The importance of such protection became evident in June 2022 when stETH, Lido Finance’s ETH LST, experienced a depeg following the UST collapse, according to Nansen.
As a yield-bearing token, stETH is typically valued above ETH. However, between June 1st and June 7th, 2022, its price hovered around 0.98 ETH. Amid broader bear market conditions, the stETH/ETH ratio then declined further, reaching a low of 0.94 between June 9th and June 11th before rebounding to 0.96 on June 12th.
Below, we analyze how ETH+ would have responded to the stETH depeg event.
Basket Rebalancing
RTokens are built with a rebalancing mechanism that auctions off the failing collateral to roll over into emergency collateral.
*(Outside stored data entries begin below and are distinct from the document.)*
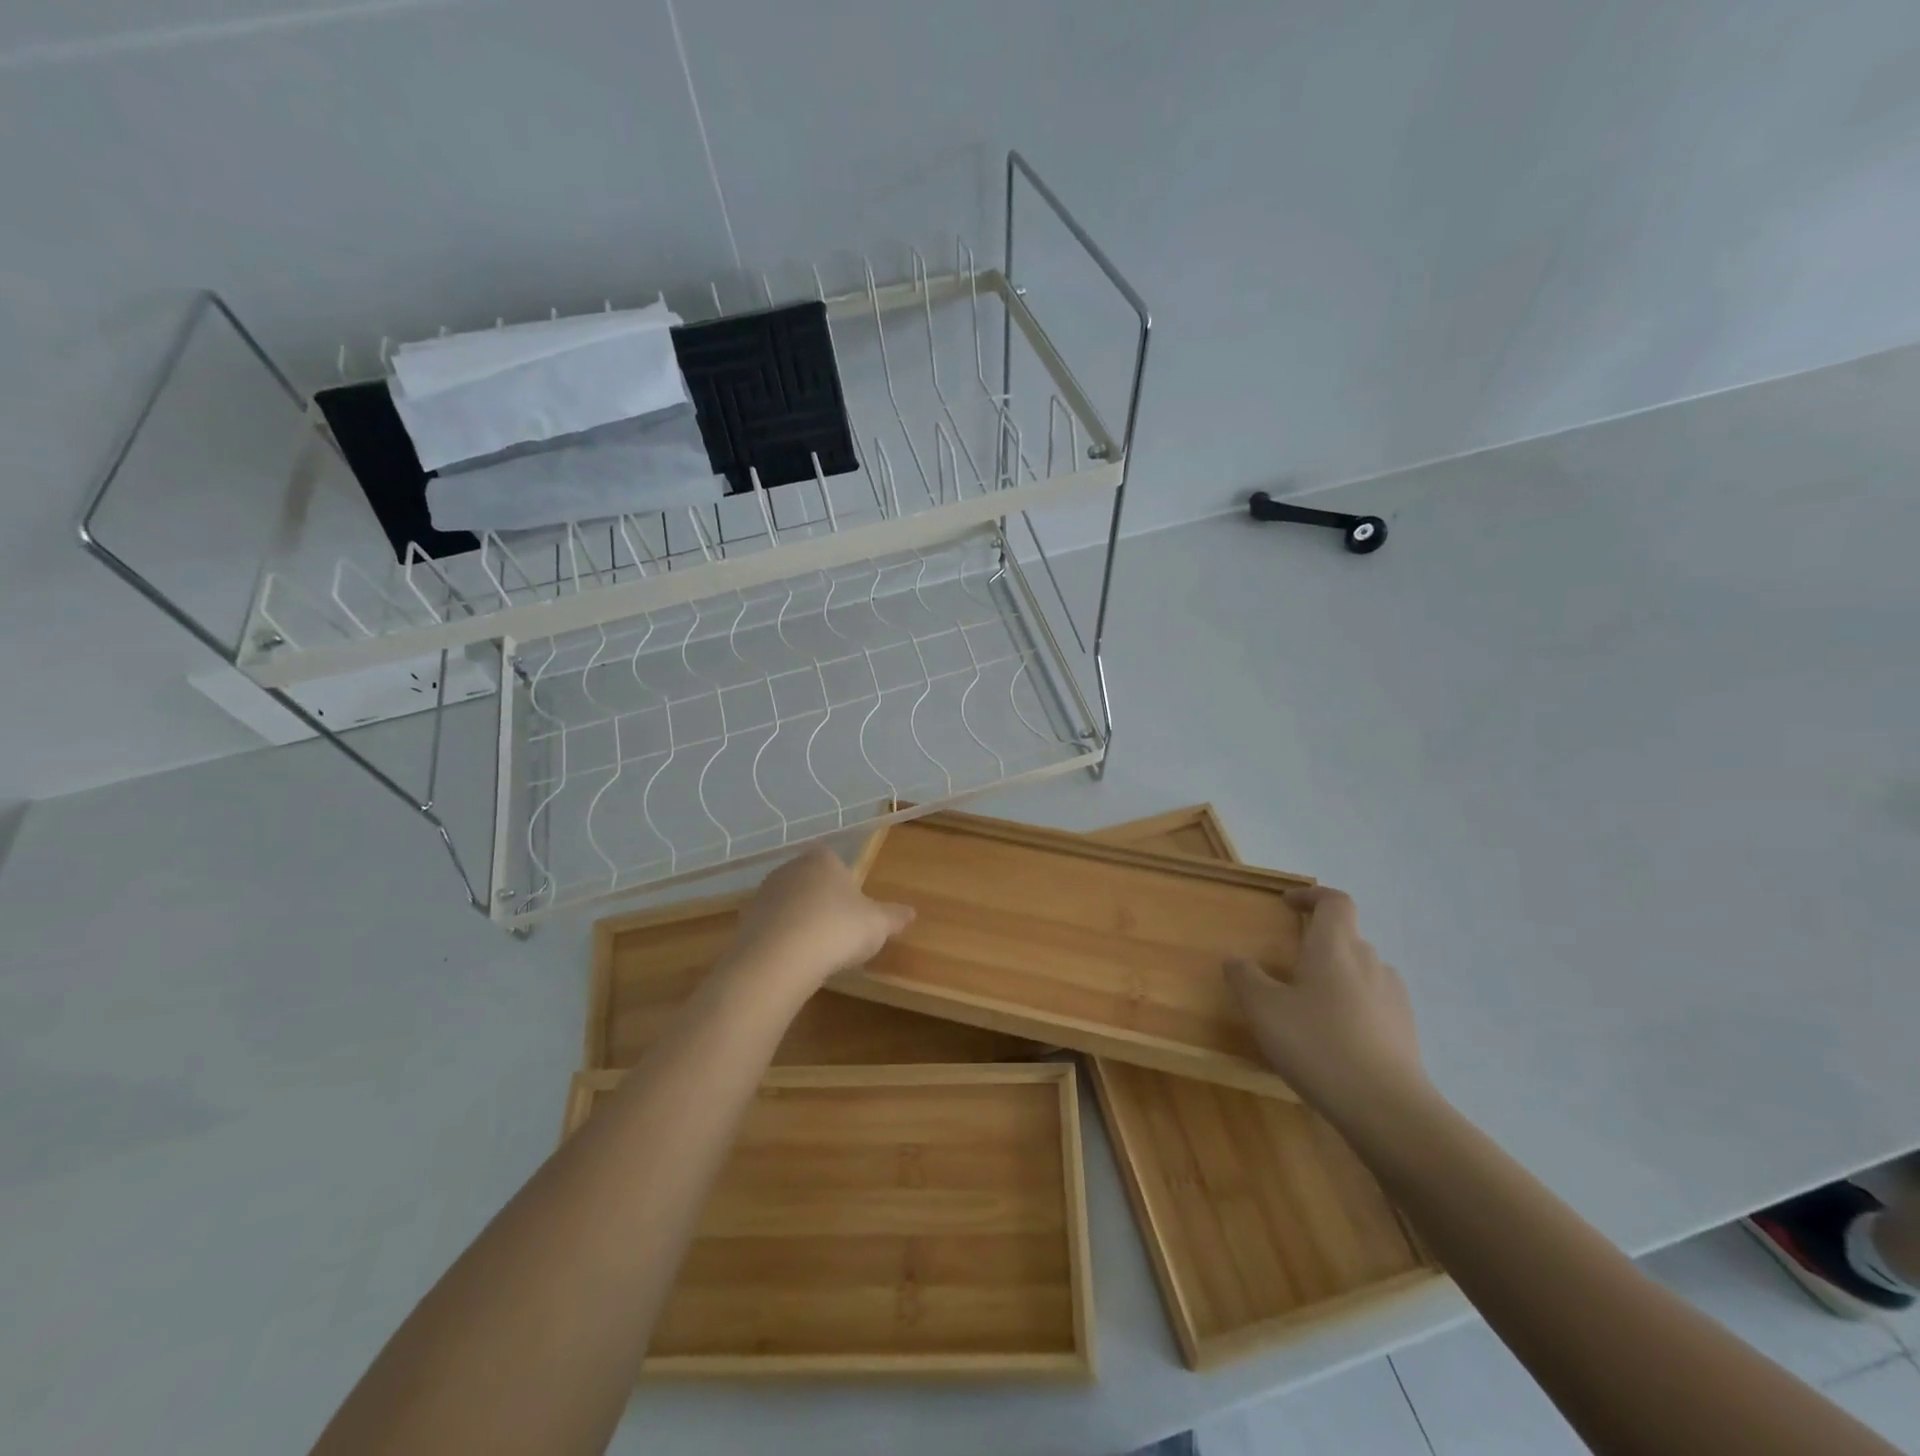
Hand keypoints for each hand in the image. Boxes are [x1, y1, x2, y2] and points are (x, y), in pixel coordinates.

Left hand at [727, 844, 914, 991]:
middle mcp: (790, 868)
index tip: (854, 908)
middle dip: (822, 901)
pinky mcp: (745, 922)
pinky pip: (771, 927)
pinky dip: (782, 940)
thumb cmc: (836, 929)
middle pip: (810, 881)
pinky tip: (794, 961)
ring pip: (789, 904)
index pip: (834, 861)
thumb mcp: (877, 924)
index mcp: (822, 859)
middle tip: (839, 930)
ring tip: (817, 951)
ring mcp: (763, 894)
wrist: (779, 959)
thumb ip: (894, 916)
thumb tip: (912, 912)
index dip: (845, 883)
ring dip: (800, 921)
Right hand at [1226, 886, 1427, 1123]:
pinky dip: (1353, 1008)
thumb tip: (1236, 960)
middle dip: (1318, 943)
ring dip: (1336, 977)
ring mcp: (1394, 997)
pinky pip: (1374, 1004)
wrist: (1387, 1108)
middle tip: (1289, 965)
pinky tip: (1335, 1039)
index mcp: (1335, 947)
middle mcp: (1370, 962)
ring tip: (1309, 1006)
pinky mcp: (1405, 1031)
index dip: (1312, 896)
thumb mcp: (1264, 1010)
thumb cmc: (1318, 1044)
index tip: (1288, 903)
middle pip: (1347, 937)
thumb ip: (1246, 978)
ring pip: (1361, 972)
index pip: (1335, 902)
In the case of an LST depeg, the RToken smart contracts would sell off the failing collateral for emergency collateral and then liquidate the RSR stakers to backfill any deficit to recapitalize at 100%.
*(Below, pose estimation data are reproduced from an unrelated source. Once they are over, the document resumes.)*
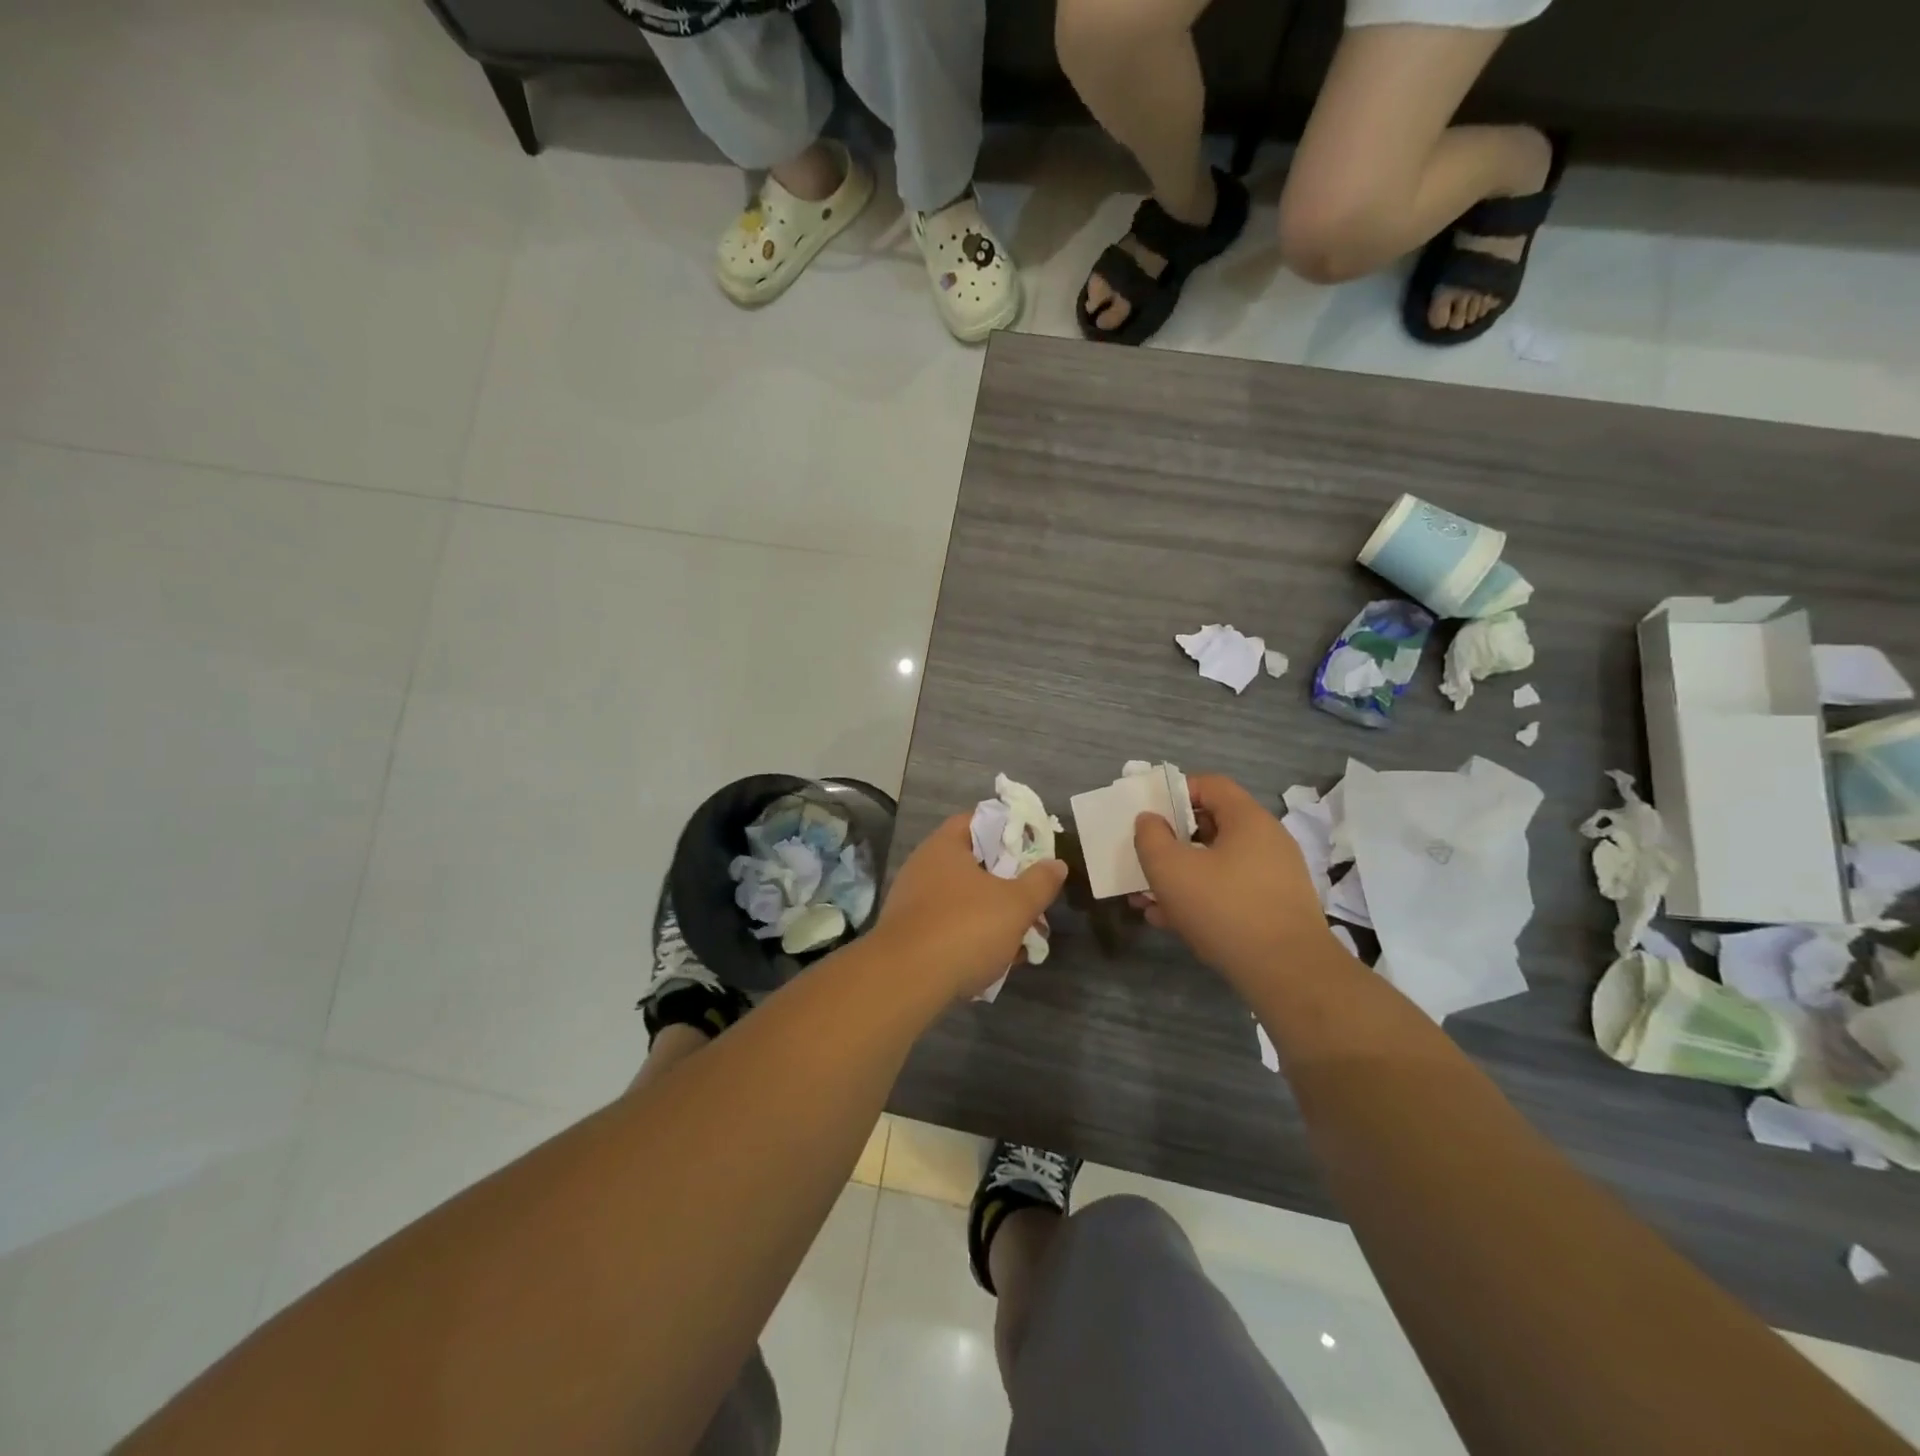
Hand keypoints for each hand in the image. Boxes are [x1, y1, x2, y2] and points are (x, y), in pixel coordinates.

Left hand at [875, 814, 1067, 999]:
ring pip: (963, 901)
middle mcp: (923, 867)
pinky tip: (993, 963)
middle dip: (1005, 882)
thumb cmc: (964, 928)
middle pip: (973, 864)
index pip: (977, 821)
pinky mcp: (909, 936)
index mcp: (944, 846)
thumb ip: (1040, 882)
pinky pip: (948, 928)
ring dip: (992, 916)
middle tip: (1032, 898)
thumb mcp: (1015, 904)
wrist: (905, 982)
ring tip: (1021, 939)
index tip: (1032, 846)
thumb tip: (1056, 864)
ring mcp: (912, 903)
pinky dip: (971, 940)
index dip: (1007, 829)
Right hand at [1131, 774, 1334, 984]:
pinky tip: (1170, 921)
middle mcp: (1267, 842)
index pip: (1210, 785)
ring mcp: (1274, 878)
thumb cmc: (1225, 909)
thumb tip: (1150, 820)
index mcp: (1248, 820)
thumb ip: (1150, 837)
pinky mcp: (1275, 910)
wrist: (1288, 974)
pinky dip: (1201, 898)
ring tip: (1147, 898)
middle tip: (1144, 859)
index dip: (1175, 792)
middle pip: (1211, 826)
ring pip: (1217, 865)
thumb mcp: (1170, 869)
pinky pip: (1230, 892)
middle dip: (1171, 842)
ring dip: (1180, 876)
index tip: (1149, 815)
Currently, Reserve uses Gnosis Auctions (batch auctions) via a Gnosis EasyAuctions plugin to sell off the defaulted collateral. Using the predetermined emergency collateral, people can bid on the defaulted collateral during auctions. For ETH+, the emergency capital is wETH.
For example, when wstETH depegged and the price ratio of wstETH/WETH dropped to 0.96, people could buy this defaulted collateral at a rate of 0.96 WETH per 1 stETH, which would become part of the backing collateral.
The trading taking place during auctions is modularized so that it can happen dynamically as on-chain liquidity evolves. The auction length for ETH+ is set to 10 minutes.
However, if the protocol cannot become fully collateralized by the end of the auctions, it will seize the ETH+RSR stakers’ funds and auction them to make up the difference for the remaining required wETH.
RSR-over-collateralization
RSR stakers act as the last line of defense in the case of insolvency. When Reserve protocol seizes the staked RSR, it’s sold into the market for the emergency collateral.
In the case of the stETH depeg, considering ETH+'s current RSR over-collateralization of ~3%, it would be capable of withstanding a (wstETH/ETH) price ratio decline of 0.94 –assuming favorable trade execution for RSR during the auctions.
In the event of both assets depegging (wstETH/rETH), Reserve could handle a total price ratio decline of 0.98.
To handle more severe situations –like both assets depegging– additional ETH+RSR stakers would be necessary.
Interestingly, ETH+'s composition of two different LSTs (wstETH & rETH) paradoxically mitigates the risk compared to holding a single LST. This diversification spreads the risk, as you are not solely dependent on the security of a single protocol.
Issuance and Redemption Throttles
Rtokens employ issuance and redemption throttles to prevent simultaneous cascading liquidity outflows before black swan events go in full swing.
The issuance throttle places a cap on the amount of ETH+ the contract can issue, limiting the potential for value extraction in the event of an exploit. Following a significant issuance, the issuance limit gradually "recharges" to the defined maximum.
Similarly, the redemption throttle aims to ensure that the net percentage redemption of outstanding ETH+ never surpasses an hourly limit.
The specific parameters for ETH+ are as follows:
Issuance Throttle parameters
Issuance throttle amount: 1,000 ETH+ maximum amount per hour
Issuance throttle rate: 2.5% ETH+ supply
Redemption Throttle parameters
Redemption throttle amount: 2,000 ETH+ maximum amount per hour
Redemption throttle rate: 5% ETH+ supply
These limits can be specified in terms of RToken quantities and/or as a percentage of the RToken supply.
The amount and rate of the throttle are chosen depending on which is greater when the throttle is invoked.
Closing Thoughts
For ETH+ to maintain its safety, the demand for RSR must grow alongside its market cap to ensure a stable overcollateralization rate capable of absorbing major depeg events. This requires stakeholders to align with the Reserve Protocol by holding $RSR and directing their stake toward ETH+ rather than other RTokens.
As long as demand for ETH+ RSR staking keeps pace, ETH+ can continue to offer a secure and risk-conscious way to earn passive income on ETH.